There is another agent available, tetrofosmin with the brand name Myoview®, which has very similar chemical properties to sestamibi, and their imaging protocols are interchangeable. In addition, thallium-201 is the original radiotracer that is not used any longer, due to less favorable timing and energy properties.

For those interested in greater technical detail, here is brief additional information about the mechanism of uptake of both sestamibi and tetrofosmin. Sestamibi uptake is a function of plasma and mitochondrial membrane potentials. Accumulation of tetrofosmin is based on similar mechanism of mitochondrial ability to transduce metabolic energy into electronegative membrane potentials.

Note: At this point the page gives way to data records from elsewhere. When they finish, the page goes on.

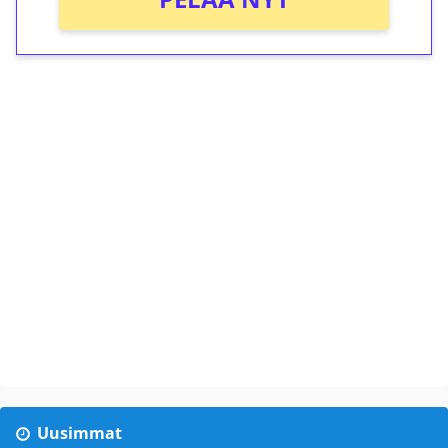
Uusimmat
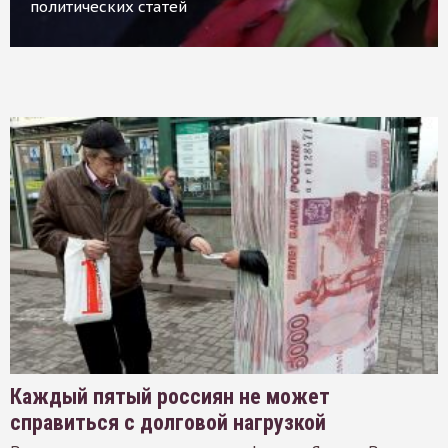
политических статей
Каждый пятый россиян не может
справиться с долговой нагрузкой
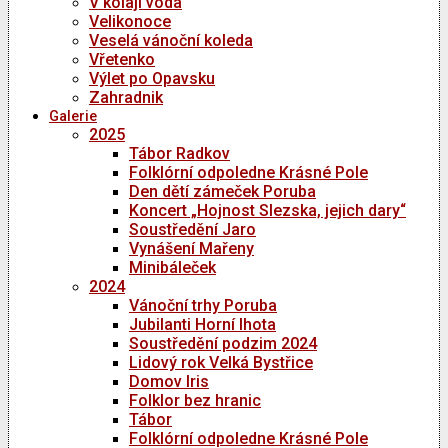
V kolaji voda
Velikonoce
Veselá vánoční koleda
Vřetenko
Výlet po Opavsku
Zahradnik
Galerie
2025
Tábor Radkov
Folklórní odpoledne Krásné Pole
Den dětí zámeček Poruba
Koncert „Hojnost Slezska, jejich dary“
Soustředění Jaro
Vynášení Mařeny
Minibáleček
2024
Vánoční trhy Poruba
Jubilanti Horní lhota
Soustředění podzim 2024
Lidový rok Velká Bystřice
Domov Iris
Folklor bez hranic
Tábor
Folklórní odpoledne Krásné Pole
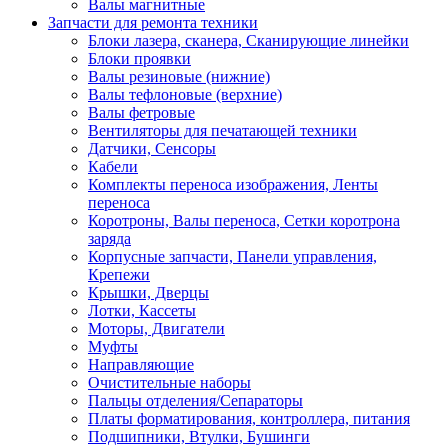
Валы магнитные
Запчасти для ремонта техники
Блоки лазера, сканера, Сканирующие линейки
Блоки проявки
Валы резиновые (нижние)
Валы тефлоновые (верхние)
Валы фетровые
Вентиляторы для печатающей техники
Датчики, Сенсоры
Кабели
Комплекты переноса изображения, Ленты
переноса
Коротроны, Валы переноса, Сетки коротрона
заряда
Корпусные запчасти, Панели управления,
Крепежи
Крышки, Дверцы
Лотки, Кассеты
Моторы, Двигатели
Муфты
Направляющие
Очистительные наборы
Пальцы отделения/Сепараторы
Платы форматирования, контроллера, питания
Подшипники, Втулки, Бушинги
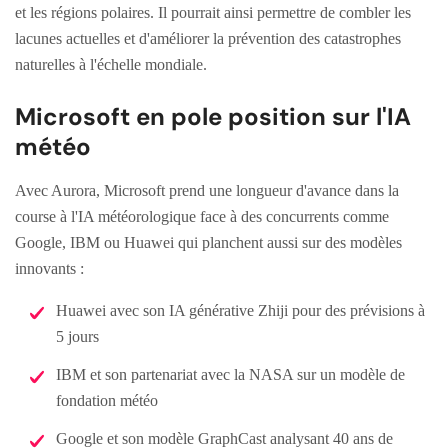
et les régions polaires. Il pourrait ainsi permettre de combler les
lacunes actuelles et d'améliorer la prévention des catastrophes
naturelles à l'échelle mondiale.
Microsoft en pole position sur l'IA
météo
Avec Aurora, Microsoft prend une longueur d'avance dans la
course à l'IA météorologique face à des concurrents comme
Google, IBM ou Huawei qui planchent aussi sur des modèles
innovants :
Huawei avec son IA générative Zhiji pour des prévisions à
5 jours
IBM et son partenariat avec la NASA sur un modèle de
fondation météo
Google et son modèle GraphCast analysant 40 ans de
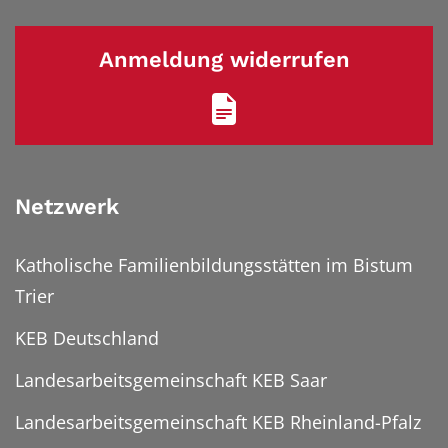
Anmeldung widerrufen
Netzwerk
Katholische Familienbildungsstätten im Bistum
Trier
KEB Deutschland
Landesarbeitsgemeinschaft KEB Saar
Landesarbeitsgemeinschaft KEB Rheinland-Pfalz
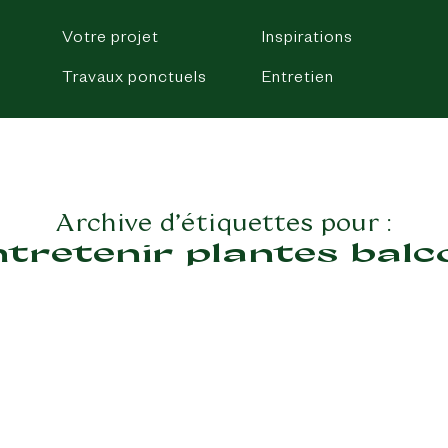
Votre projet
Inspirations
Travaux ponctuels
Entretien
Archive d’étiquettes pour :
ntretenir plantes balc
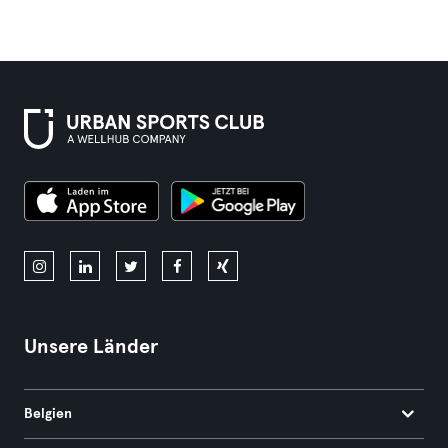
Unsere Länder
Belgien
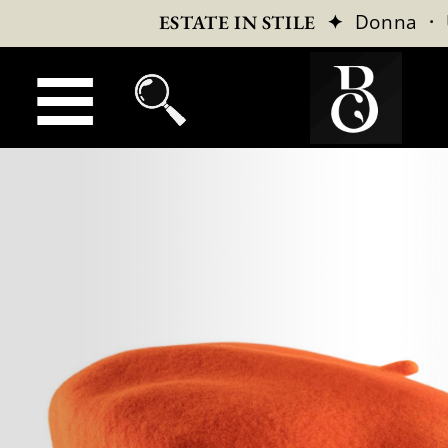
✦
Donna
·
ESTATE IN STILE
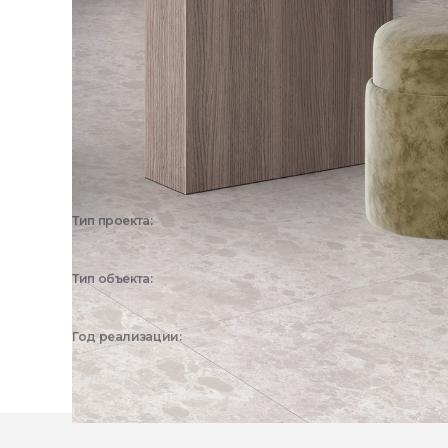
Тип проекта:
3D визуализация
Тип объекта:
Частный дом, Квартира
Год реализации:
2026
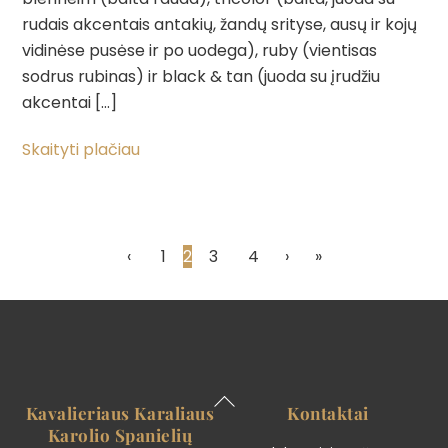
rudais akcentais antakių, žandų srityse, ausų ir kojų
vidinėse pusėse ir po uodega), ruby (vientisas
sodrus rubinas) ir black & tan (juoda su įrudžiu
akcentai […]
Skaityti plačiau
‹
1
2
3
4
›
»
Back
Kavalieriaus Karaliaus
Kontaktai
To
Karolio Spanielių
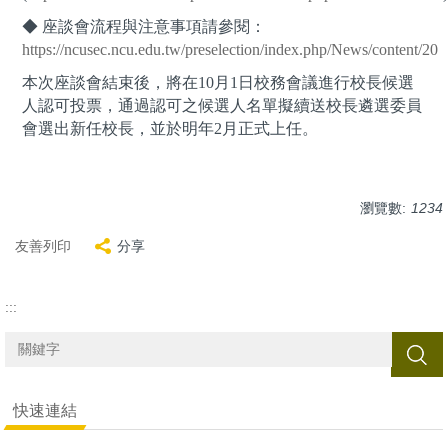
◆ 座談會流程與注意事項請參閱：
https://ncusec.ncu.edu.tw/preselection/index.php/News/content/20
本次座談會結束後，將在10月1日校務會議進行校長候選
人認可投票，通過認可之候選人名單擬續送校長遴選委員
會選出新任校長，並於明年2月正式上任。
瀏覽數:
1234
友善列印
分享
:::
搜尋
快速連結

Mitochondria generate cellular energy and are especially numerous in muscle cells due to their high metabolic needs. This is precisely the reason heart muscle uptake of both imaging agents is much greater than background and is the foundation of nuclear cardiac imaging. Once in mitochondria, neither agent leaves in an appreciable amount of time, thus allowing delayed imaging up to several hours.

Since the uptake is proportionate to blood flow to the heart muscle and viability of cells and their mitochondria, the study addresses both questions. The results provide information on regional blood flow patterns and patency, as well as the health of the heart muscle. This information is particularly important for patients with low risk for heart disease, as it determines their cardiac disease status in a non-invasive manner and allows early intervention if indicated.